◆ What you will do
A) In the review of DENSE's debut EP, which track opens the EP?
B) List every musical style the review of DENSE's debut EP names.
C) Continue the review of DENSE's debut EP from the point where it stops.

◆ Document section
But first, this is DENSE’s debut EP. Yes, at last, I know. Presenting their music as a ‘chunk’ of four songs goes some way towards ‘replicating’ seeing and hearing them live. It shows how the individual songs build, how the power of the songs collectively is much, much more, than the sum of their individual power. By all means single out one track or another, but the full effect can only be gained from playing all the tracks in the order the band have put them in. Bands do that for a reason, OK?

You may think that having heard ‘Electric Chair’ – and if you haven’t, why, why in the fuck not – you have a handle on the general feel of the EP as a whole. Well actually no, and at the same time yes.

You may recall that I described ‘Electric Chair’ as having a punky edge to that psychedelic garage. Or perhaps something more garage-y than psychedelic. The other tracks on the EP mix it up, throw in other stuff.

‘Calcium’, the opening track, does that psych-garage thing, until suddenly it turns into something rowdier, the vocals shout and scream in a way that keeps reminding me of old-style punk. Before the track drops out in something that is way more psychedelic, something with a whiff of space-rock, something that takes me back to my youth sitting cross-legged listening to Hawkwind. And then it winds back up again, gradually, gradually to a maelstrom of sound. It has that one period of respite, other than some periods of respite. This is the surprise.

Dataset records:
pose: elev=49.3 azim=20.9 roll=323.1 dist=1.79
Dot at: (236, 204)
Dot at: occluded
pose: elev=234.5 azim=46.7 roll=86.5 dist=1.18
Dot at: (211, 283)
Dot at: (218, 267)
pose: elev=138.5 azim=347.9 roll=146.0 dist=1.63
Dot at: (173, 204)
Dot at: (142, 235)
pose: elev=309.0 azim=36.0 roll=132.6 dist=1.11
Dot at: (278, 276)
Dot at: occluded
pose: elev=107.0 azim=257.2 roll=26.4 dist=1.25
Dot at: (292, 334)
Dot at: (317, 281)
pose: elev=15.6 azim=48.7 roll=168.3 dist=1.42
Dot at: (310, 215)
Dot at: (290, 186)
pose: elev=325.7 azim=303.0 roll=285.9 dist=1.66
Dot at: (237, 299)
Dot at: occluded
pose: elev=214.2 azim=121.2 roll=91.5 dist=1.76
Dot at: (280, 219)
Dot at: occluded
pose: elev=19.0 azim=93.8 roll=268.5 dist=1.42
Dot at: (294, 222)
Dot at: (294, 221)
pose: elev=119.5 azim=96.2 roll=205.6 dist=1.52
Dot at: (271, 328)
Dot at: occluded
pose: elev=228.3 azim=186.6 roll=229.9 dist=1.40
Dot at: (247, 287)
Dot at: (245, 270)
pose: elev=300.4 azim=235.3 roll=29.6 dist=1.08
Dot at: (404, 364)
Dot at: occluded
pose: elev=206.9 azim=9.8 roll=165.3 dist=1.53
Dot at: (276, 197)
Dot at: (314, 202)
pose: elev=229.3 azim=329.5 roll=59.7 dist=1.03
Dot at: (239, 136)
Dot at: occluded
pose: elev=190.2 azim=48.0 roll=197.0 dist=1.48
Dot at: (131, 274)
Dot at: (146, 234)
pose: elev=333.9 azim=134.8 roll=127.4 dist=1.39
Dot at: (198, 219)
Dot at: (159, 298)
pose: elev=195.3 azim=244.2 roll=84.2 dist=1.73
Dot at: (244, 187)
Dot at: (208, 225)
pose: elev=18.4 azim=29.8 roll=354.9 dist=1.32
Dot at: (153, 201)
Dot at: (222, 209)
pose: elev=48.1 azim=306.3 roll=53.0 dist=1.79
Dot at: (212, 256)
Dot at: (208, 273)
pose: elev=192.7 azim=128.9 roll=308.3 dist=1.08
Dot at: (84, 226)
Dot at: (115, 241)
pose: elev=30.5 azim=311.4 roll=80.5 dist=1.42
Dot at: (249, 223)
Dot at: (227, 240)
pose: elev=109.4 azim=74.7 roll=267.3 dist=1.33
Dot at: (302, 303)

◆ Answers in order
A) "Calcium" is the opening track.

B) Psychedelic garage (psych-garage), punk (old-style punk), and space-rock.

C)
The space in this track, as dense as the sound gets, is wonderful. You can hear everything. There is just the wonderful bass in the latter half of this track, bass that I have become obsessed with.

‘Dread’ throws in just the merest hint of post-punk doom, a dash of something I’m going to call surf-punk, a pinch of Devo. The power of this thing is scary, it is frankly terrifying. Quiet periods – you understand I use the word quiet merely to describe the calmer sections – make way for brutal noise, shouted vocals, guitar that frankly wounds. The sound comes at you like hammer blows, it sounds like chaos, at points it is, but that chaos is deceptive, there is structure.

It provokes dread, it epitomises dread. Listening to this track is scary.

In the way this EP is put together ‘Electric Chair’ comes as a relief. The relative calm of the track let’s your mind relax. As I said in my review, this song has a tune. Yes, it builds up and drops out. It builds to wonderful guitar sounds, sounds that roar, sounds that jar. Clearly the topic of the song isn’t smoothing but somehow musically it is it.

‘Cleanse/Despair’ starts with a bass, a bass that’s so quiet you might be tempted to turn up the volume. Don’t do this, I did, and I think I probably woke up the whole street. Because suddenly this track bursts into waves of extraordinary sound, wonderful sonic battering of your ears and brain.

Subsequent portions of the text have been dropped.